The scientists said they could not determine, based on a review of health studies, whether there is a threshold below which no fatalities can be assured from ozone exposure. If there is such a point, it is below the ozone levels allowed for public health.

Environmentalists and health advocates have argued that a string of health studies and surveys show that exposure to smoggy air not only aggravates respiratory problems, but causes thousands of deaths a year.

But in a number of instances the EPA and the White House Office of Management and Budget, which reviews regulations, have been at odds over the certainty of a link between smog levels and deaths.

Patton said the OMB in a number of air pollution regulations has sought to minimize the relationship of pollution and premature deaths, resulting in a lower calculation of health benefits from pollution reductions.

"This has been used by industry to try to attack health standards by minimizing the societal benefits," said Patton.

One such case involves the EPA's decision last month to toughen the ozone health standard, reducing the allowable concentration in the air.

When the cost-benefit analysis was being prepared in connection with the rulemaking, the OMB argued there is "considerable uncertainty" in the association between ozone levels and deaths.

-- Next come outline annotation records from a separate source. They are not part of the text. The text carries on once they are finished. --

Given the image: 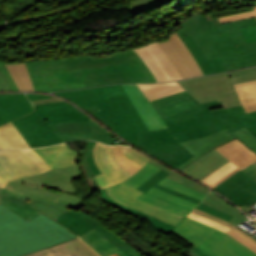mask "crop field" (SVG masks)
Returning a JSON list of instances; mask_svg holds the SVG:
<instances>
[{
	"mask_svg": "<svg viewBox=\"0 0 256 256\" xmlns=\"http://www.w3.org/2000/svg\"><path fill=\"white\" fill-rule=\"evenodd\" d=\"M33 111L24 93L0 94V125Z\"/></svg>",
	"mask_w": 256,
	"mask_h": 256,
	"instance_id": "obj_21",
	"label": "crop field"
},
{
	"mask_svg": "<svg viewBox=\"0 0 256 256\" xmlns=\"http://www.w3.org/2000/svg\"><path fill=\"white\" fill-rule=\"evenodd\" d=\"M226 110L241 120L245 126L256 136V111L246 113L242 105L228 108Z\"/></svg>",
	"mask_w": 256,
	"mask_h": 256,
	"instance_id": "obj_37",
	"label": "crop field"
},
{
	"mask_svg": "<svg viewBox=\"0 0 256 256\" xmlns=\"http://www.w3.org/2000/svg\"><path fill=\"white\" fill-rule=\"evenodd\" d=\"M156 44L173 64L182 79L203 75L197 62L176 33L171 35L168 41L156 42Z\"/></svg>",
	"mask_w": 256,
	"mask_h": 256,
	"instance_id": "obj_15",
	"label": "crop field"
},
{
	"mask_svg": "<svg viewBox=\"0 0 256 256\" xmlns=\"http://www.w3.org/2000/svg\"><path fill=\"white\" fill-rule=\"evenodd\" d=\"M35 91L70 90L111 83L157 82L134 50L109 58L90 56L61 60L25 62Z\"/></svg>",
	"mask_w": 256,
	"mask_h": 256,
	"instance_id": "obj_1",
	"label": "crop field"
},
{
	"mask_svg": "<svg viewBox=\"0 0 256 256\" xmlns=\"http://www.w3.org/2000/svg\"><path fill=\"white\" fill-rule=\"evenodd\" d=\"M158 184H161L163 186H166L168 188H171L173 190H176L178 192H181V193H184L186 195H189V196H192V197H195L197 199H204L206 195L200 193V192H197L189 187H186L178 182H175L167 177H165L163 180H161L160 182H158Z\"/></svg>",
	"mask_w": 256,
	"mask_h": 256,
	"instance_id": "obj_41",
	"label": "crop field"
},
{
	"mask_svg": "<svg viewBox=\"0 0 256 256\" xmlns=\"http://www.w3.org/2000/svg\"><path fill=\"white\" fill-rule=\"evenodd\" d=\"M24 256H99L78 237Z\"/></svg>",
	"mask_w": 256,
	"mask_h": 256,
	"instance_id": "obj_24",
	"label": "crop field"
},
{
	"mask_svg": "<svg viewBox=\"0 0 256 256\" xmlns=\"http://www.w3.org/2000/svg\"><path fill=\"white\" fill-rule=\"evenodd\" d=\"M79 237L101 256H106L116 250H119V248H117L94 228Z\"/></svg>",
	"mask_w": 256,
	"mask_h": 256,
	"instance_id": "obj_31",
	"label": "crop field"
},
{
	"mask_svg": "<svg viewBox=\"0 0 256 256\" xmlns=\"http://www.w3.org/2000/svg\"><path fill=\"white\" fill-rule=\"evenodd\" d=\"M27 157L41 170V172L47 170V164L39 157L37 153L31 149L22 150Z\"/></svg>",
	"mask_w": 256,
	"mask_h": 256,
	"instance_id": "obj_50",
	"label": "crop field"
},
{
	"mask_svg": "<svg viewBox=\"0 0 256 256\" xmlns=\"http://www.w3.org/2000/svg\"><path fill=\"white\" fill-rule=\"evenodd\" d=\"M203 105L179 117L164 121L169 129L141 133L140 150L175 168L193 157L177 142L198 138L226 127L231 132L244 127L242 122L225 109L214 112L208 110L222 105L221 102L215 101Z\"/></svg>",
	"mask_w": 256,
	"mask_h": 256,
	"instance_id": "obj_2",
	"label": "crop field"
},
{
	"mask_svg": "<svg viewBox=\"0 0 256 256\" xmlns=\"http://www.w3.org/2000/svg\"><path fill=\"white\" fill-rule=\"evenodd\" d=\"M73 237L43 213L28 223L0 205V256H21Z\"/></svg>",
	"mask_w": 256,
	"mask_h": 256,
	"instance_id": "obj_5",
	"label": "crop field"
},
{
	"mask_svg": "<svg viewBox=\"0 0 256 256\" xmlns=\"http://www.w3.org/2000/svg\"><path fill=\"white\" fill-rule=\"evenodd\" d=\"M235 167H237V166H235L233 163L230 162V163L224 165L222 168H220L216 172H214L212 175H210L206 179L202 180L201 182L209 186L212 183H214L216 180H218L219 178H221L222 176H224L225 174L230 172Z\"/></svg>",
	"mask_w": 256,
	"mask_h": 256,
	"instance_id": "obj_48",
	"label": "crop field"
},
{
	"mask_svg": "<svg viewBox=\"0 0 256 256\" xmlns=\"http://www.w3.org/2000/svg\"><path fill=\"white\" fill-rule=\"evenodd\" d=\"M253 9L254 10L247 11V12H242V13H238V14L220 17L219 20L221 23H223V22H228V21H233V20H238V19L254 17V16H256V7H254Z\"/></svg>",
	"mask_w": 256,
	"mask_h": 256,
	"instance_id": "obj_51",
	"label": "crop field"
},
{
	"mask_svg": "<svg viewBox=\"0 0 256 256\" xmlns=\"http://www.w3.org/2000/svg\"><path fill=\"white\" fill-rule=\"evenodd\" d=\"M240 170L238 167L236 169H234L233 171H231L230 173H228L227 175H225L224 177H222L221 179H219L218 181H216L214 184H212L210 187H214L217 184H219L221 181H223L225 178H227L228 176L232 175L233 173H235L236 171ZM226 180V179H225Z\"/></svg>",
	"mask_w": 256,
	"mask_h": 256,
	"instance_id": "obj_63",
	"label": "crop field"
},
{
	"mask_svg": "<svg viewBox=\"0 0 256 256\" xmlns=\"http://www.w3.org/2000/svg\"><path fill=\"white\" fill-rule=\"evenodd\" d=\"M198 209H201V210H203V211H206V212H209V213H211V214H214V215H216V216H218V217H220V218H222V219H224V220H226V221H228L229 219H231V217L230 216H228V215H226V214H224V213H222V212H220V211H217V210H215V209H213V208H211V207H208V206H206V205H204V204H200L198 207H197ZM208 213V214H209ZM213 215V216H214Z\"/></svg>",
	"mask_w": 256,
	"mask_h": 256,
	"instance_id": "obj_56",
	"label": "crop field"
},
{
	"mask_svg": "<svg viewBox=\"0 0 256 256\" xmlns=\"http://www.w3.org/2000/svg\"><path fill=\"white\" fill-rule=\"evenodd\" d=\"M139 200H142L144 202H147L152 205L158 206L160 208L166 209L168 211L174 212L176 214L182 215L184 217L190 212V210H188V209L182 208V207L172 204L170 202H167L162 199L152 197V196H149L146 194H144L142 197H140Z\"/></svg>",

As a result, the EPA issued a wide cost-benefit range from an annual net societal cost of $20 billion (euro12.5 billion) to a savings of $23 billion (euro14.4 billion), depending largely on whether one takes into account lives saved from ozone-related premature deaths.

OMB officials also have objected to the EPA quantifying ozone-related mortality benefits in new emissions standards for lawn mowers and other small engines that release large amounts of ozone-forming pollution.

In response, the EPA removed "all references to quantified ozone benefits" in the proposed rule, according to an e-mail sent by EPA to the OMB. The small engine regulation is awaiting final action.